Given the situation, the copilot did not consider interfering in the command of the aircraft because, according to his report, he considered that it was not a situation of incapacitation of the pilot in command and relied on the commander's information that he was correcting the position.

The uncertainty regarding the effectiveness of the correction of the approach axis with the center of the runway, coupled with the sudden worsening of the visibility conditions, caused by the increase in the intensity of the rain, as well as by the change in the wind direction for the left abeam and the increase of its intensity, led the commander to act with greater amplitude in the commands, in order to try to correct the drift tendency to the right that was more and more accentuated.

Added to this action is the fact that the aircraft flew over the threshold at 80ft of altitude, resulting in the crossing of the 1,000ft mark of the runway, still flying, at 46ft of altitude, 138kt speed and 480ft / min descent rate. At that moment, the wind marked the direction of 120º with an intensity of 12kt.

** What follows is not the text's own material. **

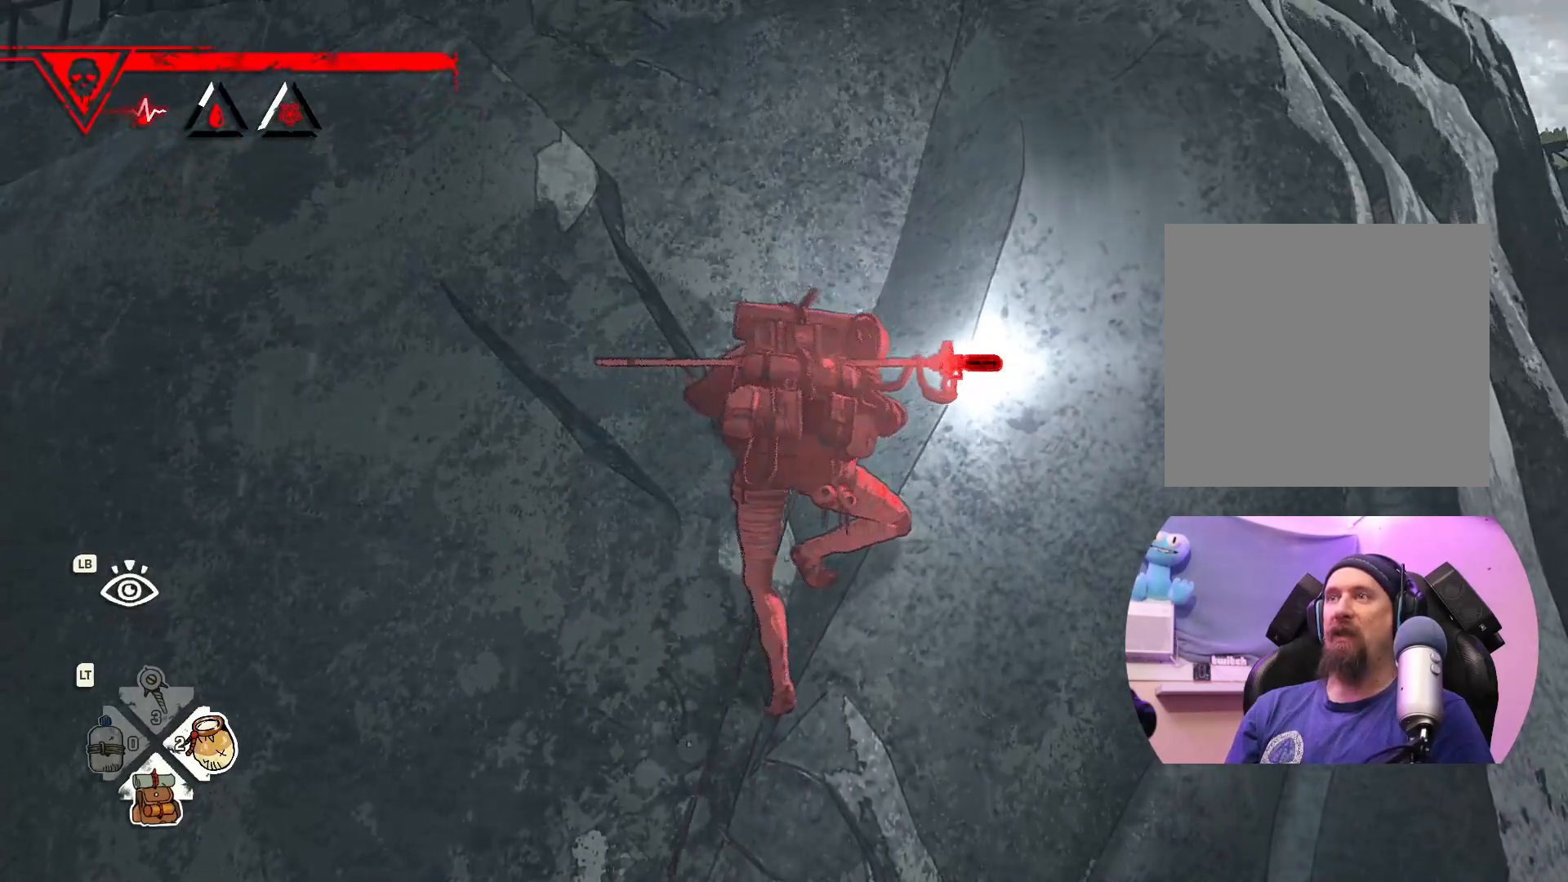
{"buttons": [], "left_stick": "center", "right_stick": "center", "events": []}
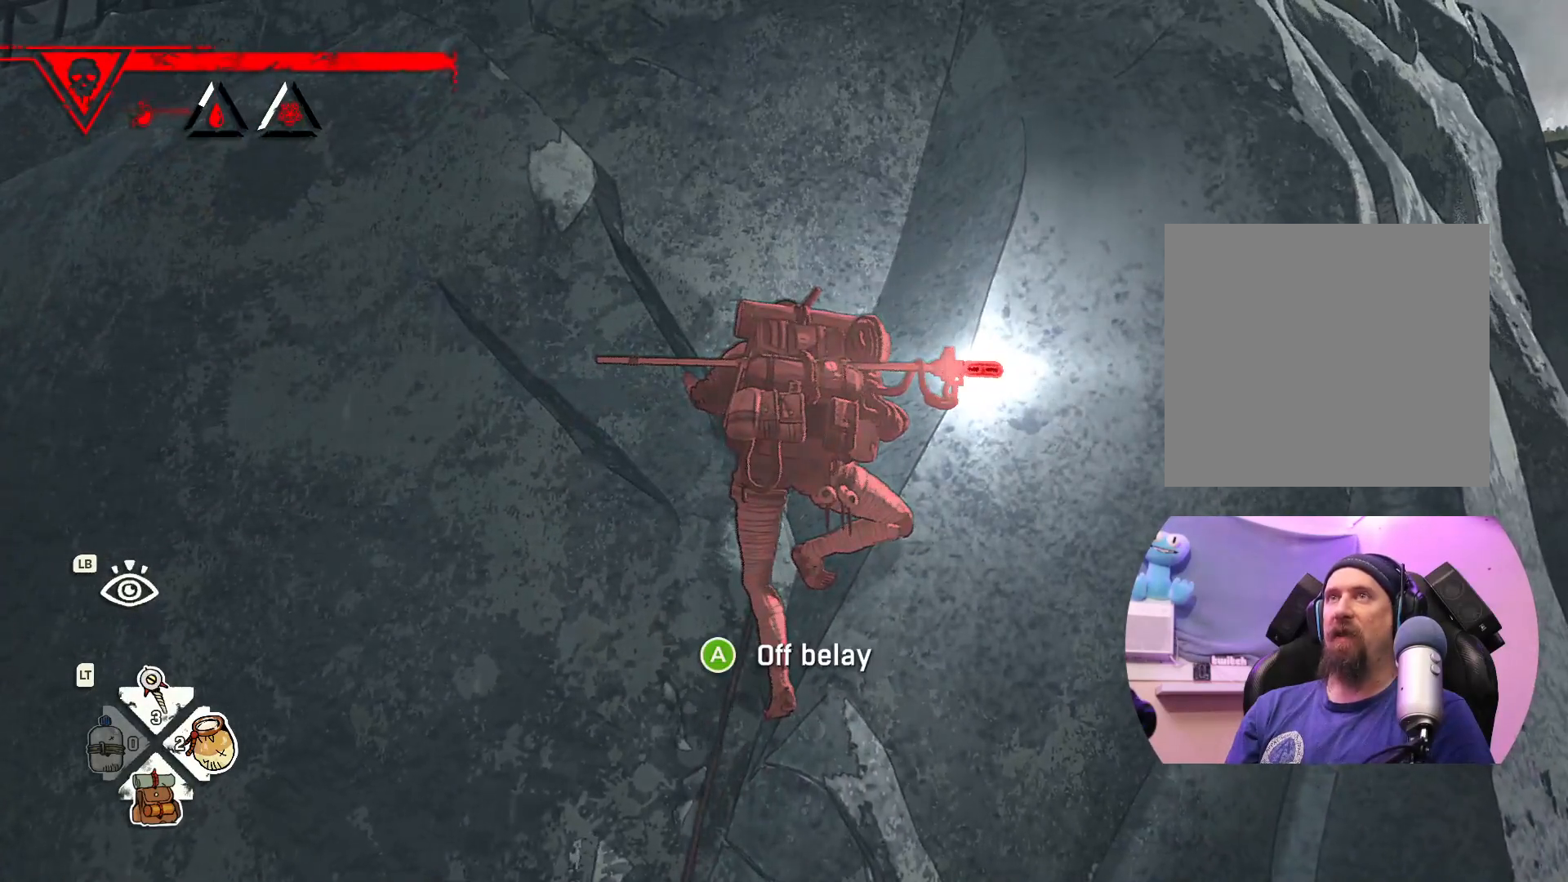
{"buttons": [], "left_stick": "center", "right_stick": "center", "events": [[33, "right_stick", "down-left"], [300, "right_stick", "center"]]}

At 30ft height, the copilot made a new callout regarding the aircraft's alignment; however, there was no further response from the commander.

From that moment on, the weather conditions deteriorated even more, with the increase in the intensity of the rain on the Aerodrome, to the point of impairing the pilots' peripheral vision, compromising the exact notion of depth of the aircraft in relation to the runway.

From the data studied, it could be said that, during the final approach phase, from 20h31min07s (UTC), already flying below 100ft height, it was observed that the crew had an exact notion that the aircraft was outside the central axis of the runway.

However, there was no perception that this situation would lead to an approach to a destabilized condition.

According to the FCTM, the go-around procedure should be made if the stabilized approach parameters were not maintained until landing. That document established that a go-around procedure close to the ground could be considered at any time. However, it warned that the maneuver should not be performed after the pilot in command selected the use of the reversers.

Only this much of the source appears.